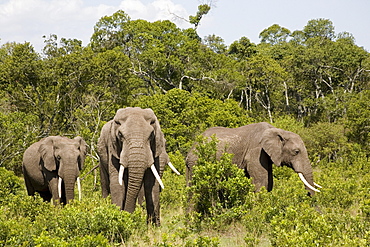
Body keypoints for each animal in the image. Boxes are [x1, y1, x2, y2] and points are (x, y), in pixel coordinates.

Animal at [186, 122, 322, 196]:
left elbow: (269, 183)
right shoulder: (257, 151)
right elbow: (261, 182)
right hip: (196, 162)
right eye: (296, 152)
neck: (277, 131)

_ACTIVITY_:
I need every line of the material that includes "right", so please copy them out.

_EXERCISE SOLUTION_:
right shoulder: (257, 151)
right elbow: (261, 182)
right hip: (196, 162)
right eye: (296, 152)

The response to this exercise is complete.